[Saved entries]
※ ※ ※

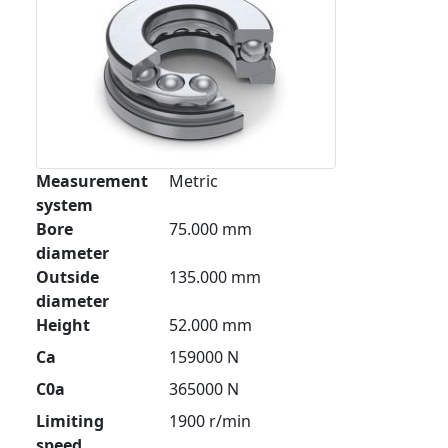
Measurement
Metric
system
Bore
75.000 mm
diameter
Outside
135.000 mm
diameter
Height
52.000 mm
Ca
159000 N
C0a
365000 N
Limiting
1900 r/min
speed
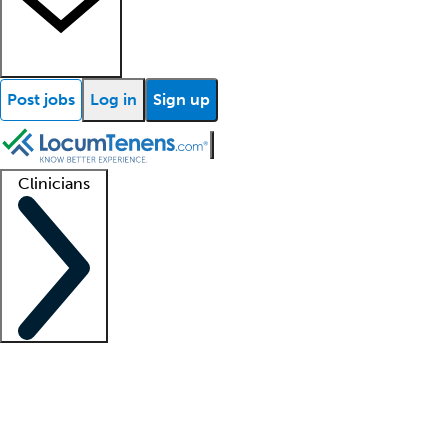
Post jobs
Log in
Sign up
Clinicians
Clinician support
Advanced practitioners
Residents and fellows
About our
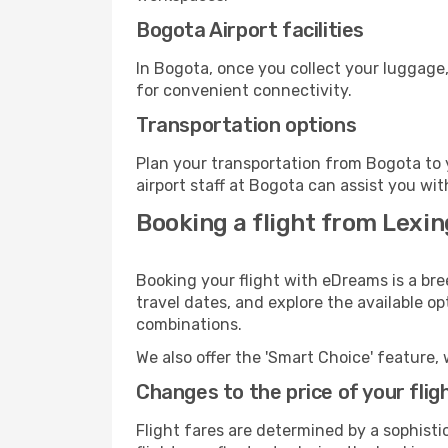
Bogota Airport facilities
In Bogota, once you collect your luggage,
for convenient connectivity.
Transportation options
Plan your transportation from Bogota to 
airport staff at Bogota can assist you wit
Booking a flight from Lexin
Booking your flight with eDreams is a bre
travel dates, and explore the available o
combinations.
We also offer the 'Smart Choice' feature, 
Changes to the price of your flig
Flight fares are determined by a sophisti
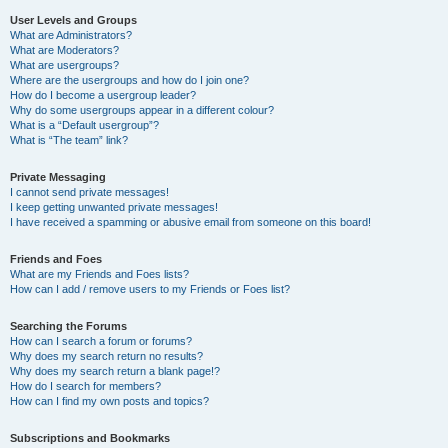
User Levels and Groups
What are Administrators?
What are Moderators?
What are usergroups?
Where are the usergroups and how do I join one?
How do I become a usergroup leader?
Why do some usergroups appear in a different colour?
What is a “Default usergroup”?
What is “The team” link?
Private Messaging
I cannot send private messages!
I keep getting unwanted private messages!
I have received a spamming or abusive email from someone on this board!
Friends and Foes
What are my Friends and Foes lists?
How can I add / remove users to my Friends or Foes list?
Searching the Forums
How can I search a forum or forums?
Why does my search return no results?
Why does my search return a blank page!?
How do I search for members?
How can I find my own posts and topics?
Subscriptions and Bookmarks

※ ※ ※

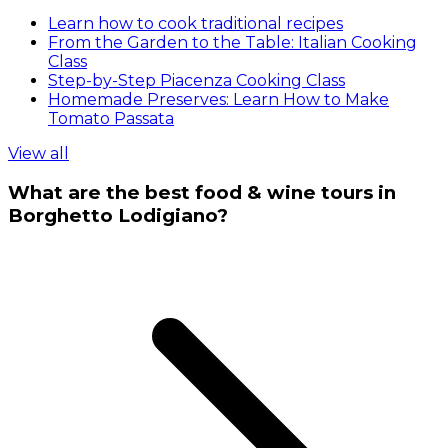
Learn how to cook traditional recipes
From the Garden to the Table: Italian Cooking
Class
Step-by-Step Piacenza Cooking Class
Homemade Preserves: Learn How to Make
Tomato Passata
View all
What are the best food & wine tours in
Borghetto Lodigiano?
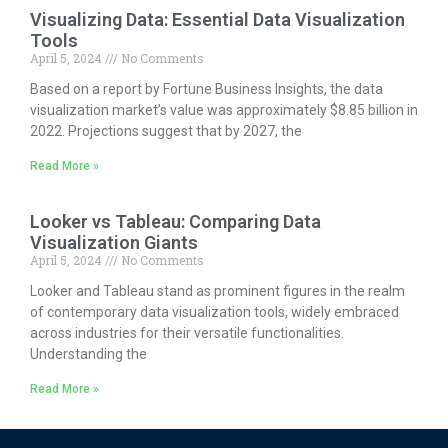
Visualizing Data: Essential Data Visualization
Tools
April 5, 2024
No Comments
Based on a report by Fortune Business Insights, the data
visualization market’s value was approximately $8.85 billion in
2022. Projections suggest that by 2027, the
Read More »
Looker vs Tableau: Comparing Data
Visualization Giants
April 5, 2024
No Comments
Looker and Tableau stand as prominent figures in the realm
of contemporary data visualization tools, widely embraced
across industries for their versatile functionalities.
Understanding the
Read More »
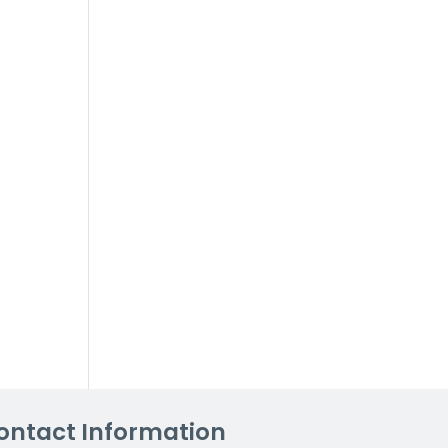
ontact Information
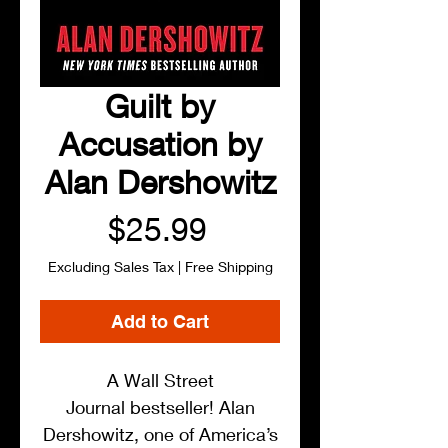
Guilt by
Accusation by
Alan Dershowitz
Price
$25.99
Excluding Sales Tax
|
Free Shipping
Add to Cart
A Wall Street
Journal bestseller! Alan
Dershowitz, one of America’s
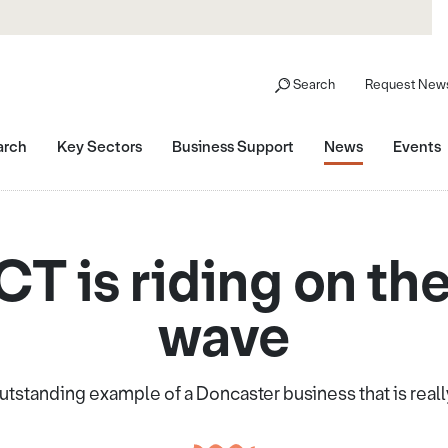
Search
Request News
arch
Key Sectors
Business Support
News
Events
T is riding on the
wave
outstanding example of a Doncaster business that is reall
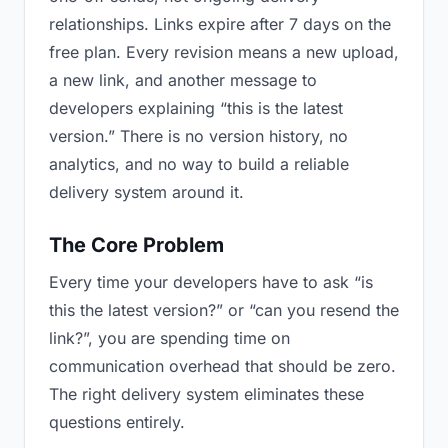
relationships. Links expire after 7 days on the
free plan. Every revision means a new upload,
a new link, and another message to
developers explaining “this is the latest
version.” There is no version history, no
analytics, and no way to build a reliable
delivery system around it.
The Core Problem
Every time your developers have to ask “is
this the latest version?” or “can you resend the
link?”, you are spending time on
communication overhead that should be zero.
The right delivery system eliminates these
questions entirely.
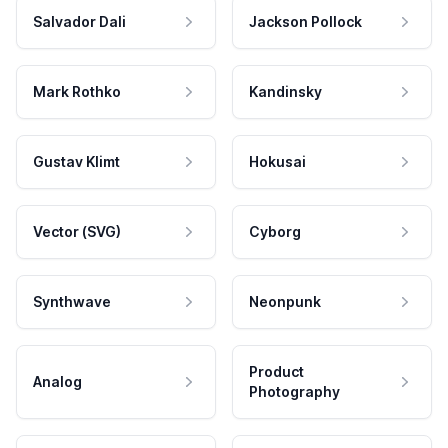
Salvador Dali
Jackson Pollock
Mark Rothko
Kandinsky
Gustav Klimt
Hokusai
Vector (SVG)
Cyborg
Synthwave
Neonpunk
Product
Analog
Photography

※ ※ ※

WHAT THE TASK ASKS
Only one stretch of the entries above is needed: the lines from the one containing "2022. Projections suggest that by 2027, the" through the one containing "a new link, and another message to". Copy it exactly, without the pictures.

SOLUTION TO THIS PROBLEM
2022. Projections suggest that by 2027, the
Read More »
Looker vs Tableau: Comparing Data
Visualization Giants
April 5, 2024
No Comments
Looker and Tableau stand as prominent figures in the realm
of contemporary data visualization tools, widely embraced
across industries for their versatile functionalities.
Understanding the
Read More »
ontact Information
Guilt by
Accusation by
Alan Dershowitz
Price
$25.99
Excluding Sales Tax
|
Free Shipping
Add to Cart
A Wall Street
Journal bestseller! Alan
Dershowitz, one of America’s
Search
Request News
arch
Key Sectors
Business Support
News
Events
T is riding on the
wave
outstanding example of a Doncaster business that is reall
relationships. Links expire after 7 days on the
free plan. Every revision means a new upload,
a new link, and another message to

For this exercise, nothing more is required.